When you reach the line in the listing below that contains "Schiopota | 26-Jun |", begin returning lines exactly as written, and stop after the line that contains "Saturday, July 30th.)". Return no other lines.
Segment Open
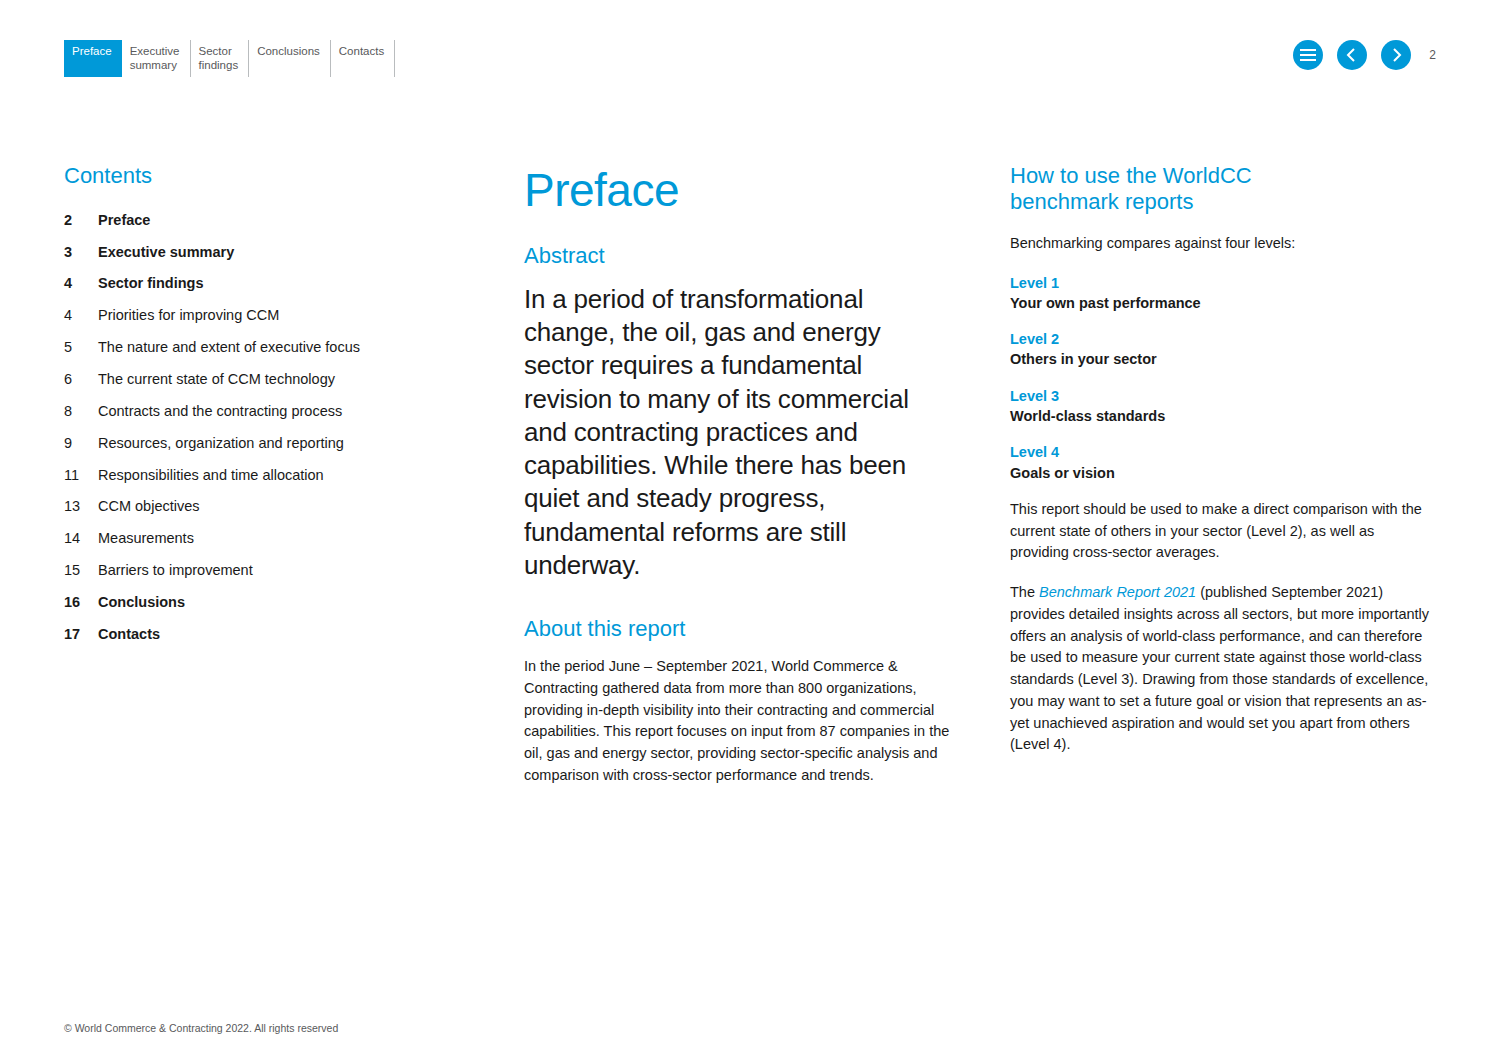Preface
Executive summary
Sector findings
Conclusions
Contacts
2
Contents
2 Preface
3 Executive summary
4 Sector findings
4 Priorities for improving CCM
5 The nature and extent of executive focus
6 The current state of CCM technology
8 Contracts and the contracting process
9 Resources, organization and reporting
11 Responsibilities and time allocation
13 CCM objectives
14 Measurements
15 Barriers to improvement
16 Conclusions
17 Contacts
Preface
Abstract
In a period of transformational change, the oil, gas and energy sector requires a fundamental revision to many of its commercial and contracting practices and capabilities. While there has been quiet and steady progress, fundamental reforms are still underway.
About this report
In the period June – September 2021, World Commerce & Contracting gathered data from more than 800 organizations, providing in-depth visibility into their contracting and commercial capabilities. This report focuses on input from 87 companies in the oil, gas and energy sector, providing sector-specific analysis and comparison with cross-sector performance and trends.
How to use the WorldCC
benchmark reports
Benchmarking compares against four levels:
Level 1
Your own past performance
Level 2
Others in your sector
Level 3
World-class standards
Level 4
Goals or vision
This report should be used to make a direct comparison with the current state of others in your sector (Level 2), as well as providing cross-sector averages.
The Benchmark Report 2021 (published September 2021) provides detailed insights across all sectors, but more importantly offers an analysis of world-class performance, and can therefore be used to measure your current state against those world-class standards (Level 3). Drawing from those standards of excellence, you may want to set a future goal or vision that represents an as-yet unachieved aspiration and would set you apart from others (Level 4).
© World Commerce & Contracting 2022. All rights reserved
Segment Closed
Segment Open
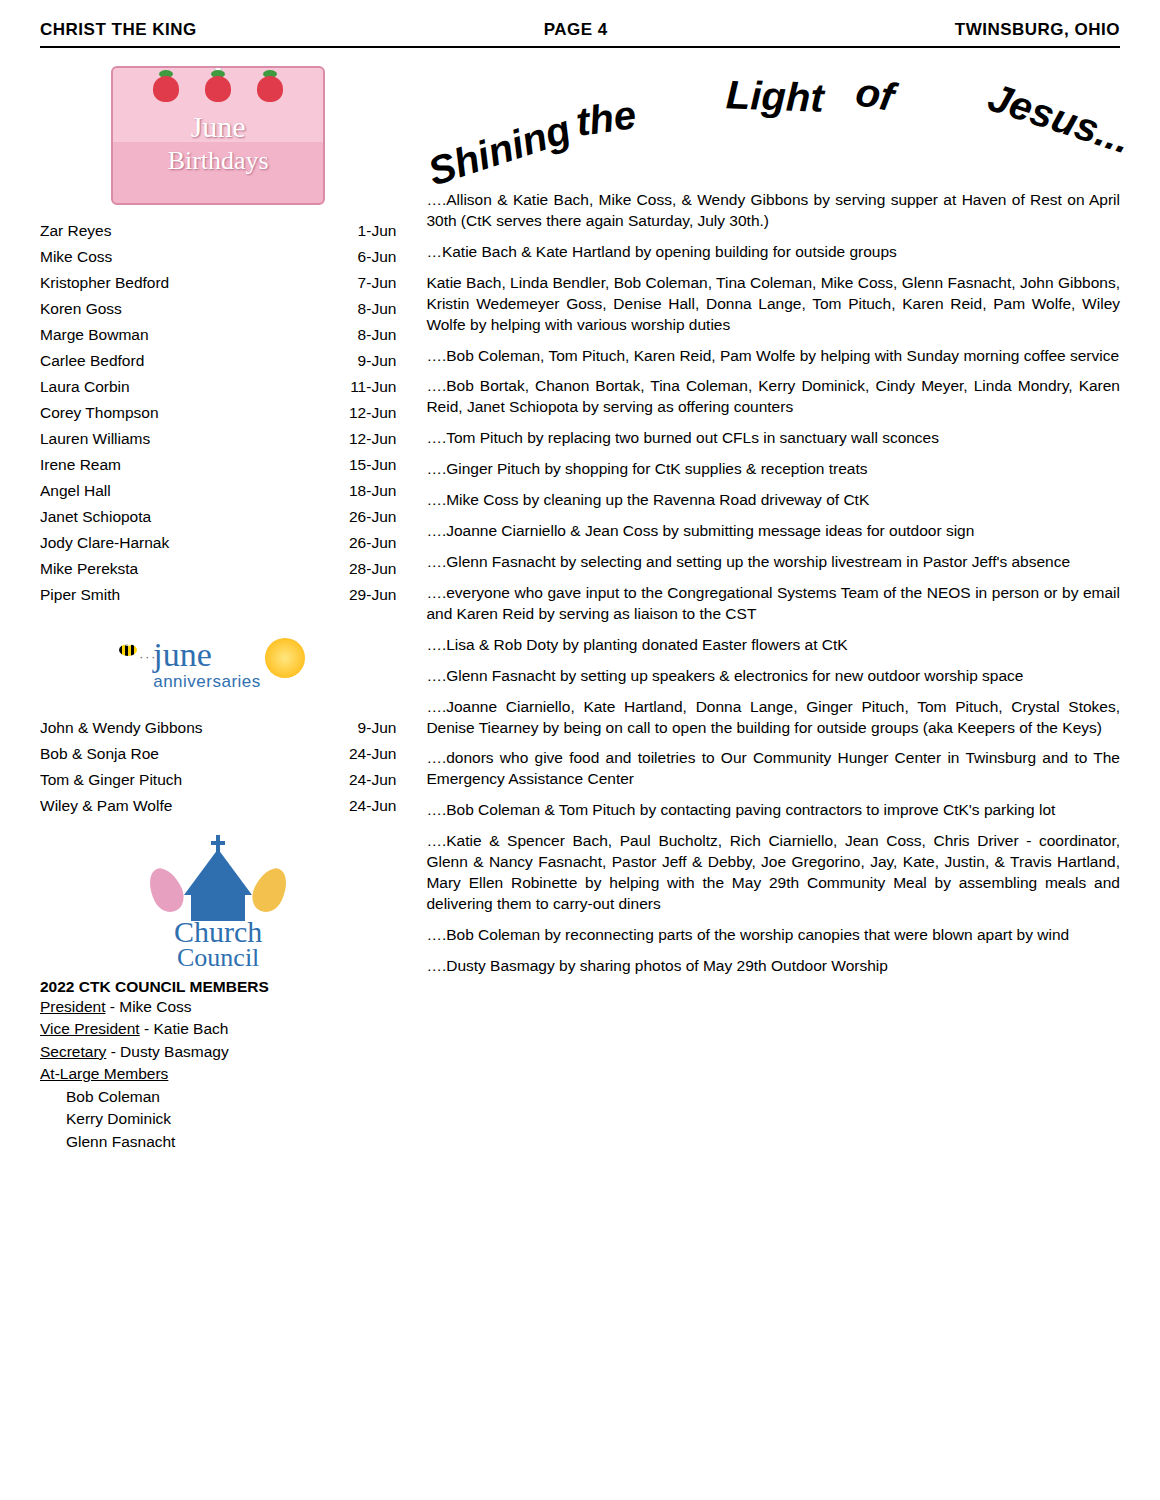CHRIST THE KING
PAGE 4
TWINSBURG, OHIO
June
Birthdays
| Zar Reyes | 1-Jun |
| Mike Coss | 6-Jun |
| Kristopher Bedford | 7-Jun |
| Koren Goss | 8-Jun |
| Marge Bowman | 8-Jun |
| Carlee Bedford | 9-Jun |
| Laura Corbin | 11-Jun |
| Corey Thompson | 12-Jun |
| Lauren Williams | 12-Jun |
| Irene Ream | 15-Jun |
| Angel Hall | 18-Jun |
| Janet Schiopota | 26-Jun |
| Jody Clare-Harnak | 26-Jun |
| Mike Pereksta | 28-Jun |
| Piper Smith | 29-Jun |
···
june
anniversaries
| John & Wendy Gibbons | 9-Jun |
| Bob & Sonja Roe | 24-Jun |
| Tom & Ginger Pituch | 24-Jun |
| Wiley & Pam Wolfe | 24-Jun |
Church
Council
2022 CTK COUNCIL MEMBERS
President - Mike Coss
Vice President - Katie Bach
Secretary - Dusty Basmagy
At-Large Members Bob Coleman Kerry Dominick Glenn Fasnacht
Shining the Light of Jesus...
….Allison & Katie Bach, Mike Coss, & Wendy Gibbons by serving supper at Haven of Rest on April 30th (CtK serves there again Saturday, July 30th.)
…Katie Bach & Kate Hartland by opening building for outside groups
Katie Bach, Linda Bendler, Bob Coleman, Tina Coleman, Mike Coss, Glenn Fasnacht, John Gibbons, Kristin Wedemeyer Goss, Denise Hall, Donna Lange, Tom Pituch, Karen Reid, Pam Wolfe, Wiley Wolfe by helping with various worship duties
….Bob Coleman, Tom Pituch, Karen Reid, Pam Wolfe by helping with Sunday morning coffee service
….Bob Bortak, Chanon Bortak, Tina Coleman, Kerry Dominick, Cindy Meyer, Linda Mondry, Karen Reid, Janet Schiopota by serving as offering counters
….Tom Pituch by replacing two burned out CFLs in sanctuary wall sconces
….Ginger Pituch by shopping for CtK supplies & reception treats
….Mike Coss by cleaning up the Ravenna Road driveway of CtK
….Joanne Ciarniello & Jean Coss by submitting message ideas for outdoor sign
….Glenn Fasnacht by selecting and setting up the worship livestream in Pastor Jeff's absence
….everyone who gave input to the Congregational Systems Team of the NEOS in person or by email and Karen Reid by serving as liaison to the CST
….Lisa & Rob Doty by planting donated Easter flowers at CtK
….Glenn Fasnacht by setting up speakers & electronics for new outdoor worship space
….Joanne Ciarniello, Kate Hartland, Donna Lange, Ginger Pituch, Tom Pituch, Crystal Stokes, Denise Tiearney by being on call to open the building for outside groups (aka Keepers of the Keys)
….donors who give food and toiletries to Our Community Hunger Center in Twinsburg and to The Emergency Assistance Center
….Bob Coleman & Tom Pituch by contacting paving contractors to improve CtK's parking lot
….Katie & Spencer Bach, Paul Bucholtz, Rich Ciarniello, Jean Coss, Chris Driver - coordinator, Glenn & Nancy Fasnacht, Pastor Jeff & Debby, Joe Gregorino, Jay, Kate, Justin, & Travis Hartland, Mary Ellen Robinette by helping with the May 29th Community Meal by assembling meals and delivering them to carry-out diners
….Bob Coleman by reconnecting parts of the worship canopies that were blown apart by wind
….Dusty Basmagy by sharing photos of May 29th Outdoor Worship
Segment Closed
▶ **EXERCISE ANSWER**
| Janet Schiopota | 26-Jun |
| Jody Clare-Harnak | 26-Jun |
| Mike Pereksta | 28-Jun |
| Piper Smith | 29-Jun |
···
june
anniversaries
| John & Wendy Gibbons | 9-Jun |
| Bob & Sonja Roe | 24-Jun |
| Tom & Ginger Pituch | 24-Jun |
| Wiley & Pam Wolfe | 24-Jun |
Church
Council
2022 CTK COUNCIL MEMBERS
President - Mike Coss
Vice President - Katie Bach
Secretary - Dusty Basmagy
At-Large Members Bob Coleman Kerry Dominick Glenn Fasnacht
Shining the Light of Jesus...
….Allison & Katie Bach, Mike Coss, & Wendy Gibbons by serving supper at Haven of Rest on April 30th (CtK serves there again Saturday, July 30th.)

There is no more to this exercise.